Rileggo ancora più volte quel suggestivo e ampio panorama di racconti per sognare, stavolta, a occhi aperti, al di fuori del sonno della notte. E ci riesco con molta facilità, con tanta intensità e con tanto interesse. Con una nostalgia che ritempra, che aiuta a riprendere messaggi pregnanti che rimettono le ali all’esistenza facendo riscoprire l’essenza della vita. Li riassumo i miei sentimenti riportando una immagine che Italo ha trascritto precedentemente in una lirica di “Voci smarrite”:
… nutrire il presente
come fossero olive di Bronte e vastedda di pane
cipolla, tumazzo e vino di Fleri.
E’ meraviglioso tentare di lanciare nell’orgia del presente messaggi che partono da un tempo ma non hanno tempo perché appartengono alla storia di ogni persona umana. Che ha sempre bisogno di alimentarsi di beni e valori che sgorgano dalla natura, dai luoghi, dai rapporti di un’esistenza con le realtà, con le espressioni di altre esistenze, con lo svolgersi degli eventi. Perché, purtroppo, la persona umana sta paurosamente svuotandosi anche di emozioni e sentimenti. Di relazioni arricchenti con altre persone, con luoghi e ambienti.
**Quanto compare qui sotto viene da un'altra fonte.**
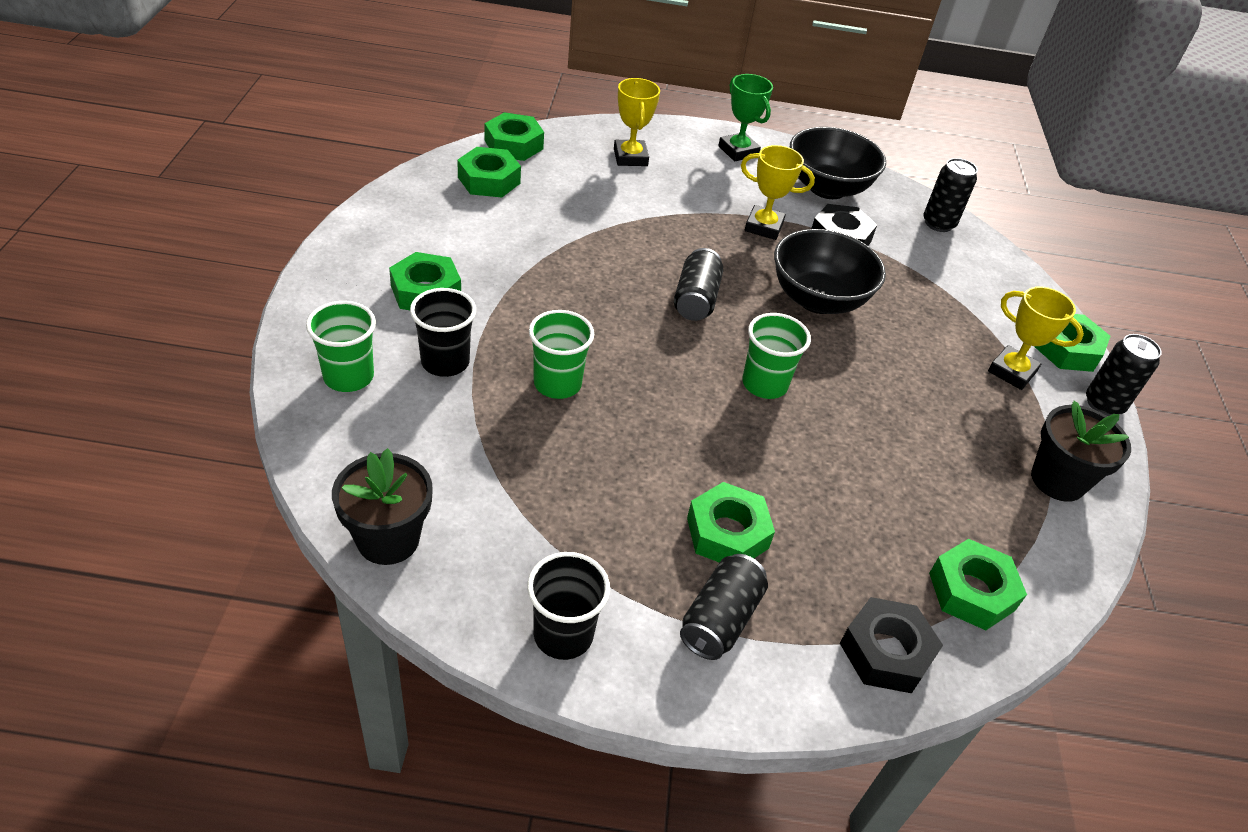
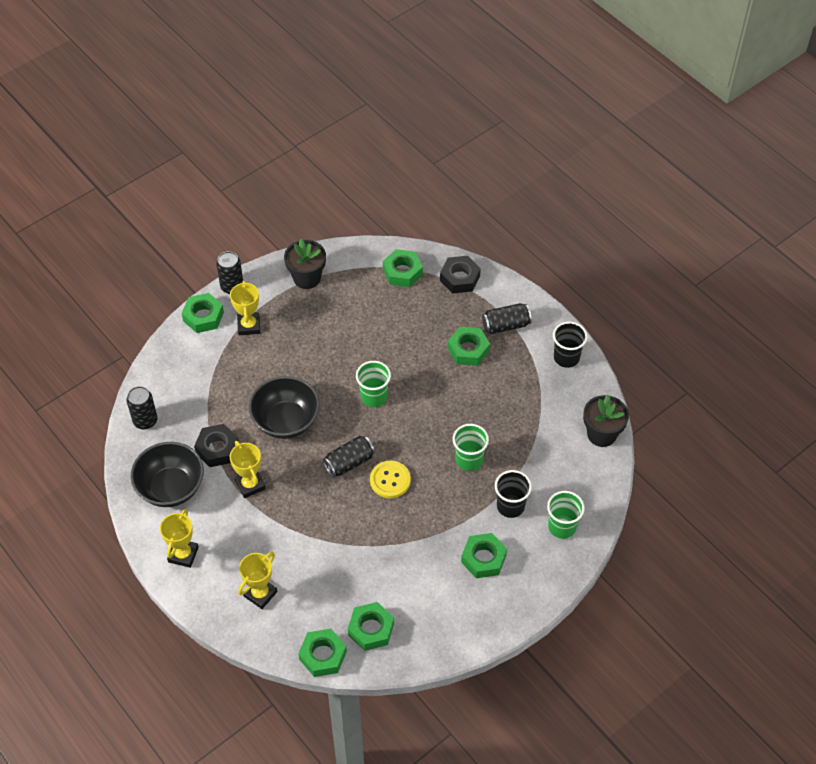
camera: 130 degrees left, 10 degrees up
(628, 308) = (390, 480): none -> yellow button
(738, 151) = (183, 554): green trophy -> yellow trophy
Con questa raccolta di racconti ne “Lo scrigno del maestro”, Italo lancia ancora quel messaggio di educarci a tenere in vita dei racconti. Anzitutto, cercandoli “come un orfano cerca ossa paterne tra le croci divelte di un cimitero sterrato”. Poi, ascoltandoli come un bambino interessato. E, infine, trasmettendoli in un racconto che parte dal cuore. Con la generosità di chi intuisce la preziosità della vita.
Aggiungo che ogni racconto di Italo lo leggi d’un fiato perché devi trattenere il respiro sino al momento della conclusione. I racconti spaziano da un argomento all’altro ma permane una caratteristica: la scena o la parola finale appartengono ad ogni tempo e ad ogni luogo. E ad ogni animo. E partono dalla saggezza antica di donna Mimma, la vecchia che “dopo avere deposto nella cioccolattiera l’ago, il filo e il ditale, iniziava con il suo solito ”C’era una volta”.
Mi piace riportare il pensiero di Honoré de Balzac che apre “Lo scrigno del Maestro”: “Se vuoi essere universale, parla del tuo paese”.
Voglio concludere con un racconto scelto tra i 99 dal titolo “La lacrima”. So che in quella paginetta c’è molto più di quelle righe. C’è un lungo vissuto di Italo:
“Solo quando il professore decise di mettere un po’ di ordine tra le sue carte, saltò fuori quello che inutilmente aveva cercato da anni: il più bel tema che gli era capitato di leggere. L’aveva svolto Natale quando, ormai uomo maturo, aveva deciso di sostenere da privato gli esami di licenza media.
Si stava avvicinando la ricorrenza dei defunti e la traccia prevedeva di ricordare i propri cari. Natale era riuscito a scrivere soltanto “Oggi il mio pensiero va ai miei genitori che non ci sono più”. Poi si era bloccato. Ai margini del foglio, quasi a volere giustificare l’improvvisa interruzione, c’era una macchia evidenziata con una freccia e con la scritta “lacrima”.
Natale non seppe mai quante frasi erano contenute in quella lacrima”.